Apply grokking-style analysis to sycophancy:
- What basis does the model use for user sentiment?
- How are agreement/disagreement computed?
- Where does the "sycophancy algorithm" live?
"""
# Look for the computational structure
# Just like we found Fourier structure in mod addition
# Step 1: Find the representation of user opinion
# Step 2: Find where agreement/disagreement is computed
# Step 3: Find the circuit that converts this to sycophantic output
# 3. WEIGHT ANALYSIS
# Fourier analysis found structure in embeddings
# Similar techniques might reveal sycophancy circuits
The deeper lesson: Mechanistic interpretability works because neural networks discover structured algorithms. Grokking is proof that even simple networks find elegant mathematical solutions. Your capstone applies these techniques to find the structure underlying sycophantic behavior.
🎓 Tyla's Exercise
Prove the Fourier identity: Show that for $k$ a key frequency, $\sum_{z=0}^{p-1} \cos(2\pi k z / p) \cos(2\pi k z' / p) = \frac{p}{2}\delta_{z,z'}$ (Fourier orthogonality). Why does this enable the interference-based output computation?
Analyze the circuit depth: The algorithm requires computing quadratic terms (products of sines and cosines). Prove that a 1-layer transformer cannot compute these quadratics.
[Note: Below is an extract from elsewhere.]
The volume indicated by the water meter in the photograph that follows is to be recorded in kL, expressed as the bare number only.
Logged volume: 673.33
What is the minimum depth needed?
Generalize to other operations: The Fourier approach works for addition. Sketch how you might modify it for multiplication $(x \cdot y) \mod p$. What additional structure would the model need to learn?
💻 Aaliyah's Exercise
Build a grokking analysis toolkit:
def train_grokking_model(p=113, train_fraction=0.3, epochs=50000):
"""
1. Create the modular addition dataset
2. Split into train/test (train_fraction of all pairs)
3. Train a 1-layer transformer
4. Log train/test accuracy every 100 epochs
5. Return model and training curves
"""
# Hyperparameters that encourage grokking:
# - High weight decay (0.1 or more)
# - Full batch training
# - Small model (1 layer, 128 dim)
pass
def analyze_trained_grokking_model(model, p):
"""
1. Extract and visualize Fourier components of W_E
2. Find which frequencies are used (should be key frequencies)
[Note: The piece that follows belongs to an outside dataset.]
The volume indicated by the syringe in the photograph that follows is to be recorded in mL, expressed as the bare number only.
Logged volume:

3. Verify MLP computes quadratic terms
4. Show constructive interference for correct answers
5. Produce a summary: "This model uses frequencies k=... to compute mod-p addition"
"""
pass
def intervene_on_grokking(model, p, freq_to_ablate):
"""
1. Identify the Fourier direction for frequency k
2. Project it out of the embedding/unembedding
3. Measure impact on accuracy
4. Hypothesis: Ablating key frequencies breaks the model
"""
pass
📚 Maneesha's Reflection
On discovery vs design: The model was trained on input-output pairs, not taught the Fourier algorithm. It discovered this elegant solution through gradient descent. What does this tell us about the relationship between learning and understanding? Does a model that uses Fourier analysis "understand" modular arithmetic?
On interpretability methodology: We verified the Fourier hypothesis by analyzing weights and activations. But we started with a hypothesis (Fourier analysis is natural for cyclic groups). How would you discover such structure if you didn't already know what to look for? What general principles guide mechanistic interpretability?
On grokking as a teaching moment: Grokking shows that train loss can be misleading - a model with zero train loss might not have learned anything generalizable. How would you modify standard ML education to incorporate this insight? What visualizations or metrics would help practitioners detect whether their model has truly learned vs. memorized?